(WORKING DATA begins)

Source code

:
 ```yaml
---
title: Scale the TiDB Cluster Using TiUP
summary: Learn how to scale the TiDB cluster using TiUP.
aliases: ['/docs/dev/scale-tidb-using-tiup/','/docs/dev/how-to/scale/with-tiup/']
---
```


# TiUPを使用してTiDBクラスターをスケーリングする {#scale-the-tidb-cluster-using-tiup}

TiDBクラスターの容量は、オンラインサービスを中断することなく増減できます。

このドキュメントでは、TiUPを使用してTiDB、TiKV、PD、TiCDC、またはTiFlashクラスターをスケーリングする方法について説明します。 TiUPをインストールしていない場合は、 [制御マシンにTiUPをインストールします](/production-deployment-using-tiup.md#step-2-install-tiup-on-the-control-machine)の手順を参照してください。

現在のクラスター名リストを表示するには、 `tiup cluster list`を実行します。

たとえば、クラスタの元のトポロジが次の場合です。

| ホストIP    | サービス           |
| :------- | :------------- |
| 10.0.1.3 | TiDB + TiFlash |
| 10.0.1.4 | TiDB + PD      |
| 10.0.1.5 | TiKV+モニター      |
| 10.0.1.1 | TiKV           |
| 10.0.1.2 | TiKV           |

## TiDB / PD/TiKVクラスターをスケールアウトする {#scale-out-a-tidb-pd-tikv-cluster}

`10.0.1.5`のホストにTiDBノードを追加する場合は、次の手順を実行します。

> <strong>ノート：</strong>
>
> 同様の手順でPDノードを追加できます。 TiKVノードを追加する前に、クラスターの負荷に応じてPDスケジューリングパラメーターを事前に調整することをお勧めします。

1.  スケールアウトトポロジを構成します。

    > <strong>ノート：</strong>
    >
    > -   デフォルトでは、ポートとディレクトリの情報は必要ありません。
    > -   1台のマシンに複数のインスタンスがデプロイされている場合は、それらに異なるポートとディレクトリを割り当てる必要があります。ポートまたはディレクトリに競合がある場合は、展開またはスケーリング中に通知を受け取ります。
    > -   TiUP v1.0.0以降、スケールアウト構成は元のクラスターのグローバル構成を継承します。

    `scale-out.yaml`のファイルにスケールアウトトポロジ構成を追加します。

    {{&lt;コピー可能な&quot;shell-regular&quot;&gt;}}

(WORKING DATA ends)
(WORKING DATA begins)

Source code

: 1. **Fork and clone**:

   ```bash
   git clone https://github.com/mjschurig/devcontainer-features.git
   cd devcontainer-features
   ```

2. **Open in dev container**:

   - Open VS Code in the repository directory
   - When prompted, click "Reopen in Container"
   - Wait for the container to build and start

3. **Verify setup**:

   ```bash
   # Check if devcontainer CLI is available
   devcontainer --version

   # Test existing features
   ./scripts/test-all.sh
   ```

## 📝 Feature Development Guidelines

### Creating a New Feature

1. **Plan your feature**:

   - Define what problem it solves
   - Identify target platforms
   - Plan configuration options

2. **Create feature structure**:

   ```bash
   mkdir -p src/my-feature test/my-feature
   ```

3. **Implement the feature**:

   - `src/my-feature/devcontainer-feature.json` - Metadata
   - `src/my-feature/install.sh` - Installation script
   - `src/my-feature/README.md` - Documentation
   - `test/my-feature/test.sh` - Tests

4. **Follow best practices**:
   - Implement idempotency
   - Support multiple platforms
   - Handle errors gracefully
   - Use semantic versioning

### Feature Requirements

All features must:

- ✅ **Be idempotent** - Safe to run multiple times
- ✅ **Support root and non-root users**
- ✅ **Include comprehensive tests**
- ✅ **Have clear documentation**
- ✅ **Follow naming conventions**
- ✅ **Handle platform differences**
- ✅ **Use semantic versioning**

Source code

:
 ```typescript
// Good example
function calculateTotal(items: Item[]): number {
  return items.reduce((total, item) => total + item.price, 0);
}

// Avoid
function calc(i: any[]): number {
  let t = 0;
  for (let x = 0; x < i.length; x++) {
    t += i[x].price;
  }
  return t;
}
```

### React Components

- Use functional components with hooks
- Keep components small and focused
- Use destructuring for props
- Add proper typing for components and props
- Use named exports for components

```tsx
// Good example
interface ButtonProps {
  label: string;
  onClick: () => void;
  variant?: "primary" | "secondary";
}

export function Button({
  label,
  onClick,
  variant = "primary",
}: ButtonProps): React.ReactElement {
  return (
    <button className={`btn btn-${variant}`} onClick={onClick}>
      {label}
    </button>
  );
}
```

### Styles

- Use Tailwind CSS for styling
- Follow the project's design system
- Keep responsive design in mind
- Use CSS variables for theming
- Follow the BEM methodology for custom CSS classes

(WORKING DATA ends)
(WORKING DATA begins)

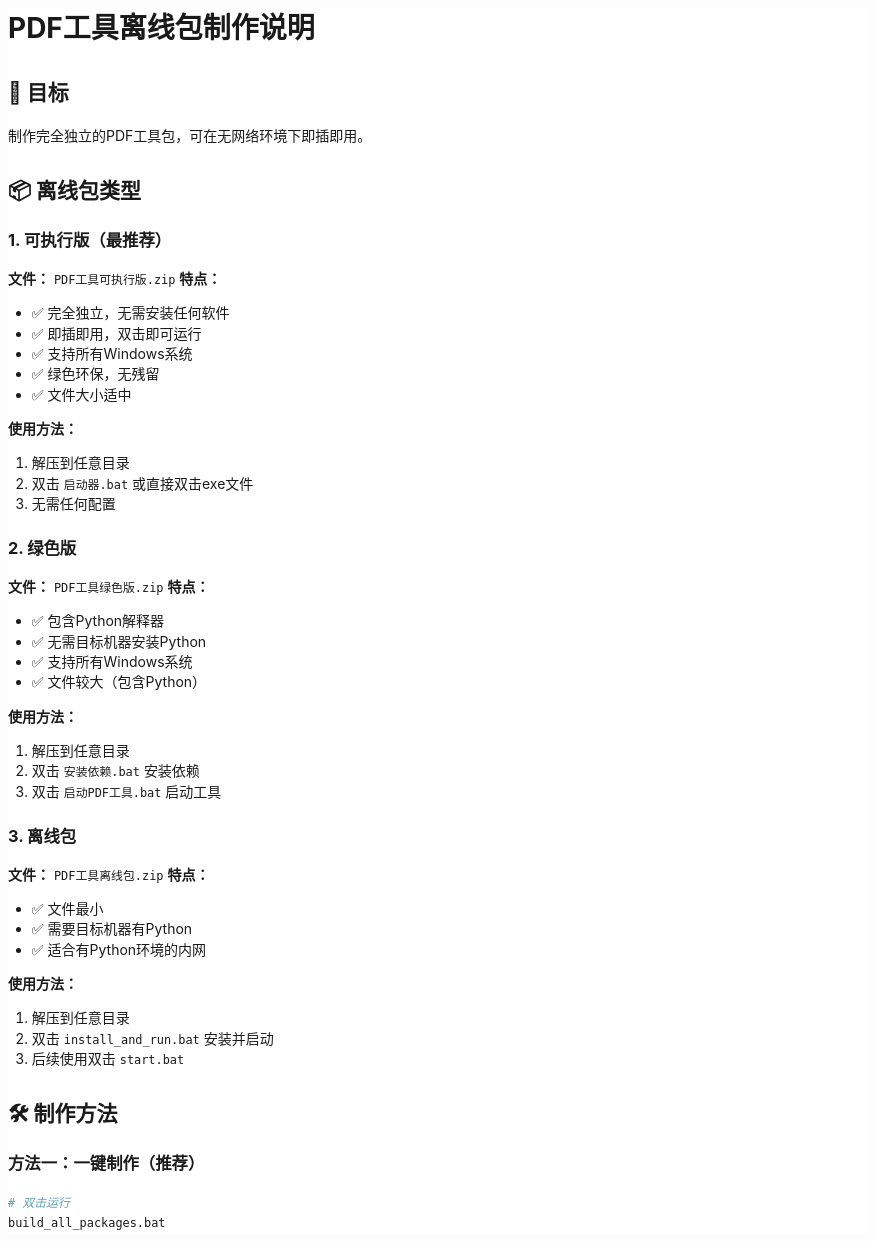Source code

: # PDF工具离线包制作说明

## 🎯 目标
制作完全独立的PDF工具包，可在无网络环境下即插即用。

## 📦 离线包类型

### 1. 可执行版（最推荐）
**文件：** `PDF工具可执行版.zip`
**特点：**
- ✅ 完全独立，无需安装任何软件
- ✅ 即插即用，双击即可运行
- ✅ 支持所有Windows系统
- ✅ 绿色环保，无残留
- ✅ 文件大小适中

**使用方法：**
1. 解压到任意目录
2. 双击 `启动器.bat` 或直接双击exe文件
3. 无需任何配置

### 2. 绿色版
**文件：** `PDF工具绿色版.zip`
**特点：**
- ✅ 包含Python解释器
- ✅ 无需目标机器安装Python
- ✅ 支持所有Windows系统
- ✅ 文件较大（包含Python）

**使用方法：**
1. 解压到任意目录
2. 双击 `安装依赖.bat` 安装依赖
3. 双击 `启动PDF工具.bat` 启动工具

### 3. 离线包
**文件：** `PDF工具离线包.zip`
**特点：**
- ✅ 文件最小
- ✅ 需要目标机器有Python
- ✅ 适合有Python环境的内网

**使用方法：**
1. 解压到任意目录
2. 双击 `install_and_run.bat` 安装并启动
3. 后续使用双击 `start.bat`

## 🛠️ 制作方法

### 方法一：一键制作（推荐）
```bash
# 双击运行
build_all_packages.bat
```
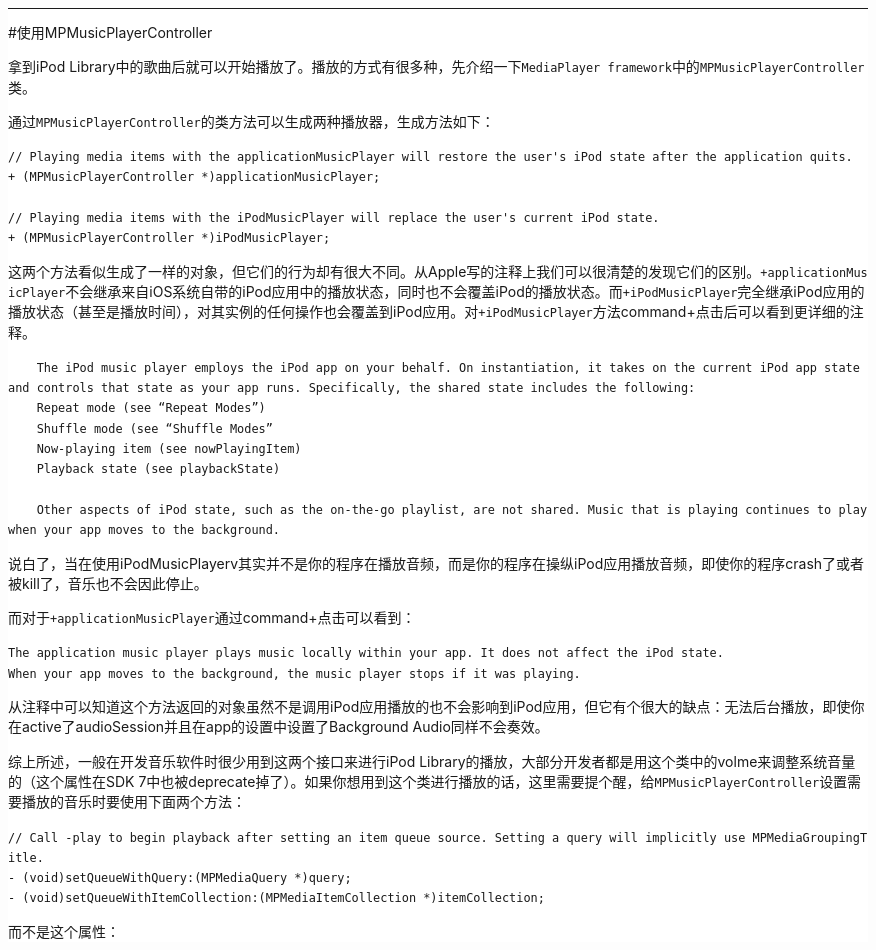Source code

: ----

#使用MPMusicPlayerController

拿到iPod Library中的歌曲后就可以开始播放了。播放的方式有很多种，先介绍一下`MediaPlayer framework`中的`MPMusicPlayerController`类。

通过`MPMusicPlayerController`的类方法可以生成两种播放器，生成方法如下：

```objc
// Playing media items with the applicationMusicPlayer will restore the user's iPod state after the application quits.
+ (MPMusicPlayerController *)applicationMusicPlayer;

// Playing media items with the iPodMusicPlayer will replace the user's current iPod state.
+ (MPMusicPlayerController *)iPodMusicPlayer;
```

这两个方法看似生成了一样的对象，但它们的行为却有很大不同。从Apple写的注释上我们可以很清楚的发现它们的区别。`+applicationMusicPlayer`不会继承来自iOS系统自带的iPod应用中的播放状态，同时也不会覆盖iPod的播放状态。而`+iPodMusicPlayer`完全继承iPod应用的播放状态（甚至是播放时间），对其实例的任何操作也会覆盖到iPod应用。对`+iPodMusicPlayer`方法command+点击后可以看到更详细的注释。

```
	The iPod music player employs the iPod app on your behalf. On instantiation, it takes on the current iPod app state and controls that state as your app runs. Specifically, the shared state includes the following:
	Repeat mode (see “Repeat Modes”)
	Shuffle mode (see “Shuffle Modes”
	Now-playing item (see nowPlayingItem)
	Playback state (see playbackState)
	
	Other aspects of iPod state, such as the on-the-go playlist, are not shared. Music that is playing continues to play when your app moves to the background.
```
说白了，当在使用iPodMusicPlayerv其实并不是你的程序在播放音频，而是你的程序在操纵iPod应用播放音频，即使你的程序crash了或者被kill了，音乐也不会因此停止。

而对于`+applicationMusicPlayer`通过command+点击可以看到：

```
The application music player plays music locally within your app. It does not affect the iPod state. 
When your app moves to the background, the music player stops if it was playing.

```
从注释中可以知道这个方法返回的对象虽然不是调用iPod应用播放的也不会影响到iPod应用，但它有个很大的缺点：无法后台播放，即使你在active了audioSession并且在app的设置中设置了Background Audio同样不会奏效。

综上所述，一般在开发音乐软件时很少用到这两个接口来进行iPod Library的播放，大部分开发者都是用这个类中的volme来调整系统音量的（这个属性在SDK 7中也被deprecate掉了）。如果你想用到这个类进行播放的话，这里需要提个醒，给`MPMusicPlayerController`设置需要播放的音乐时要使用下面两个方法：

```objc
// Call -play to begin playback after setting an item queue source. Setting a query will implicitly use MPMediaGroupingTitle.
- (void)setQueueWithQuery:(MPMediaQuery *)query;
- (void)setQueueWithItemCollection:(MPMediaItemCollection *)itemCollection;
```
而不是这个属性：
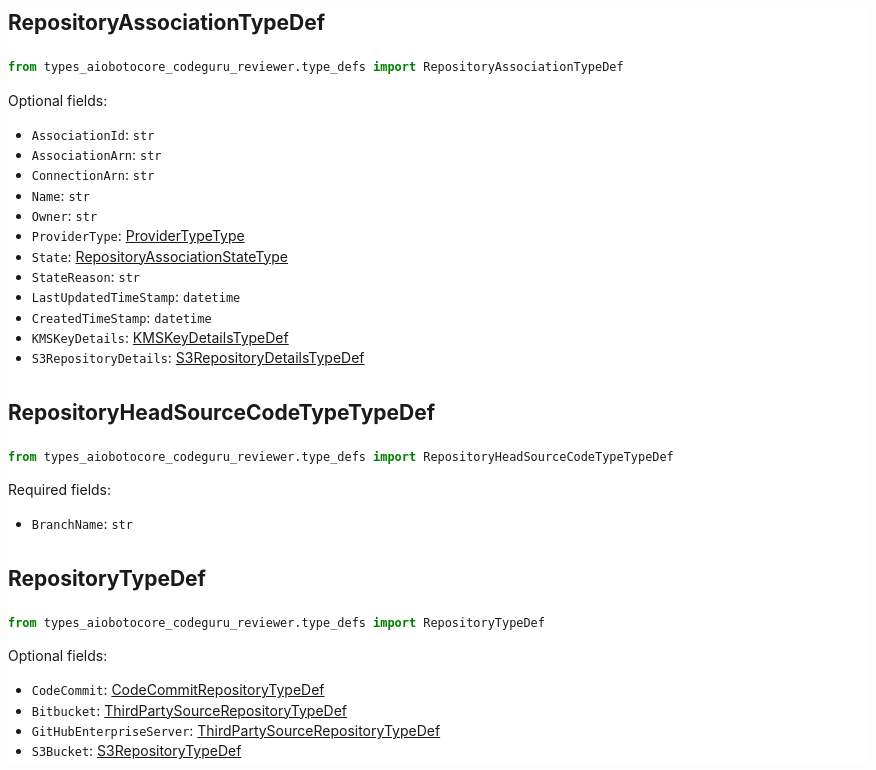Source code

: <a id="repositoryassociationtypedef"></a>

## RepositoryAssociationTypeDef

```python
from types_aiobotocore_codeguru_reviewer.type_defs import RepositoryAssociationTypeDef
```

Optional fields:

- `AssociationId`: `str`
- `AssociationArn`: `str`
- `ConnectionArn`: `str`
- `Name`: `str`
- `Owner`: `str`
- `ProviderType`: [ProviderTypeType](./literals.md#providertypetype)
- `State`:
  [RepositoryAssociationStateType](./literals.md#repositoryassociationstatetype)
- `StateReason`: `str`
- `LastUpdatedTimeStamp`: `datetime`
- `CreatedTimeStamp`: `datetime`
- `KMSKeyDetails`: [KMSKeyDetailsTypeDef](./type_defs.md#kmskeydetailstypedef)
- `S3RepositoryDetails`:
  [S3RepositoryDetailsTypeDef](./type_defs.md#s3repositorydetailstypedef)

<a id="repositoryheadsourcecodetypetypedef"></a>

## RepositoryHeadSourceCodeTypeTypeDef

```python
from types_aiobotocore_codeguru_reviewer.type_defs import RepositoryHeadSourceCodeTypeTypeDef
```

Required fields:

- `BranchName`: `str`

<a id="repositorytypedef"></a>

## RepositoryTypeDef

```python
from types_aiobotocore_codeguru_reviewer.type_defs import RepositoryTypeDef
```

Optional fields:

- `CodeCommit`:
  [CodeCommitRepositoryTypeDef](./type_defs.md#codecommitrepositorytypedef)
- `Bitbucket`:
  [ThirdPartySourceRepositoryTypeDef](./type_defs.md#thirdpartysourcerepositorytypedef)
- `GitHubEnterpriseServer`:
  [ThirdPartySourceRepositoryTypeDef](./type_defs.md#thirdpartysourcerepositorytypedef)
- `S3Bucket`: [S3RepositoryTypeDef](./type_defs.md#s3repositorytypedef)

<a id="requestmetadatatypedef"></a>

(WORKING DATA ends)

• **THE TASK**:
Above are the records; report how many of their lines hold the string "current", with no other words.

• **RESULT OF THE TASK**:
2